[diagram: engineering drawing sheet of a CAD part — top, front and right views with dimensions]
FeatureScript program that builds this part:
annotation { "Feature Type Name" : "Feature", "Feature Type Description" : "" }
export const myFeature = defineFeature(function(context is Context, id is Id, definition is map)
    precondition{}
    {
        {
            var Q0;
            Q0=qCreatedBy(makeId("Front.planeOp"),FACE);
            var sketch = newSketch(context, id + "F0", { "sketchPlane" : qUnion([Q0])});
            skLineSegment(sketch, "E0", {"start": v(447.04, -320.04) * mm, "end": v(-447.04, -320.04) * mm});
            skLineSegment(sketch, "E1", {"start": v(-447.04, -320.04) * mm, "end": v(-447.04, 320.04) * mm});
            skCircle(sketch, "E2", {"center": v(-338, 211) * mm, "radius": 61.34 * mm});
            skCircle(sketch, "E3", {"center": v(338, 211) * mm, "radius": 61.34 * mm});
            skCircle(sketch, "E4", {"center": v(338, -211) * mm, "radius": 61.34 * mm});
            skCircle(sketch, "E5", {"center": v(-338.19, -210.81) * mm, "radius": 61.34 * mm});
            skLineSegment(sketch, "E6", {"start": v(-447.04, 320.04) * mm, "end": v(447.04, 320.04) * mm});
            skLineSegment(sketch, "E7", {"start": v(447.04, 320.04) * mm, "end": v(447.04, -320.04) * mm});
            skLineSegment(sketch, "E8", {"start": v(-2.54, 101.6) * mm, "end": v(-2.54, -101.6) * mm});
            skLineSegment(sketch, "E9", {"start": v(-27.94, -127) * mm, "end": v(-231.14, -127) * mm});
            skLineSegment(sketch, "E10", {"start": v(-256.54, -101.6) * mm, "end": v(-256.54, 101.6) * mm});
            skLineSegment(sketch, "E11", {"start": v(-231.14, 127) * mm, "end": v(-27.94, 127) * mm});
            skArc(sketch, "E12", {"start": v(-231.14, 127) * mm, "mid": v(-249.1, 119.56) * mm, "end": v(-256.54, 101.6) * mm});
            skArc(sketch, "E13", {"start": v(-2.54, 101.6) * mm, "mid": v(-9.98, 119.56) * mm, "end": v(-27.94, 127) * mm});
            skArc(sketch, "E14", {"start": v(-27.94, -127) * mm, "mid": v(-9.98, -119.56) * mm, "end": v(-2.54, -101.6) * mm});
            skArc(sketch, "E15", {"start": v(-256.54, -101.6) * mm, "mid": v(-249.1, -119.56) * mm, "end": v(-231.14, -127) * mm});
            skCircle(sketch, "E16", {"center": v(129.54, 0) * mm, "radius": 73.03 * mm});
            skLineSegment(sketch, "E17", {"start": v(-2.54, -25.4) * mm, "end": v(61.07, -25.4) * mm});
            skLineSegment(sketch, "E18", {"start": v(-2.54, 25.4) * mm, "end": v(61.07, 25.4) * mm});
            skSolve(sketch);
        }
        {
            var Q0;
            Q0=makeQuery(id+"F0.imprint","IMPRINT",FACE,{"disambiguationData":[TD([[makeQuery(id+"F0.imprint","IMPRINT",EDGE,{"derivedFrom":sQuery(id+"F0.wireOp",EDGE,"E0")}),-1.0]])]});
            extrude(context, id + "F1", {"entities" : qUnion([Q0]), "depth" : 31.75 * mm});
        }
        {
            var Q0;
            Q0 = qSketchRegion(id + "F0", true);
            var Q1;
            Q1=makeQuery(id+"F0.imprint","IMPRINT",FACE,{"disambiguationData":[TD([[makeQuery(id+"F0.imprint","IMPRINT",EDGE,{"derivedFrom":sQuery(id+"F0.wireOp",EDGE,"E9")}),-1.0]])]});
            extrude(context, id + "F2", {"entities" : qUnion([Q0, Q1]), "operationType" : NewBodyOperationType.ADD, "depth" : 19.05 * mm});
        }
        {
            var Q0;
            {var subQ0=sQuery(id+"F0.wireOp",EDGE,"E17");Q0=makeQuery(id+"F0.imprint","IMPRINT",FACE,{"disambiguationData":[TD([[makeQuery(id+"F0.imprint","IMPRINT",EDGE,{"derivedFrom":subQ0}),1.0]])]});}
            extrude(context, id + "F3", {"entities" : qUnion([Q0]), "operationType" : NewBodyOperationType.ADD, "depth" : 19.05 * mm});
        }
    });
○ ○ ○ ○ ○ ○ ○
## Your task
Quote the data from its first line through the line containing "v(-338, 211) *", with both of those lines included.

## Task answer
[diagram: engineering drawing sheet of a CAD part — top, front and right views with dimensions]
FeatureScript program that builds this part:
annotation { "Feature Type Name" : "Feature", "Feature Type Description" : "" }
export const myFeature = defineFeature(function(context is Context, id is Id, definition is map)
    precondition{}
    {
        {
            var Q0;
            Q0=qCreatedBy(makeId("Front.planeOp"),FACE);
            var sketch = newSketch(context, id + "F0", { "sketchPlane" : qUnion([Q0])});
            skLineSegment(sketch, "E0", {"start": v(447.04, -320.04) * mm, "end": v(-447.04, -320.04) * mm});
            skLineSegment(sketch, "E1", {"start": v(-447.04, -320.04) * mm, "end": v(-447.04, 320.04) * mm});
            skCircle(sketch, "E2", {"center": v(-338, 211) * mm, "radius": 61.34 * mm});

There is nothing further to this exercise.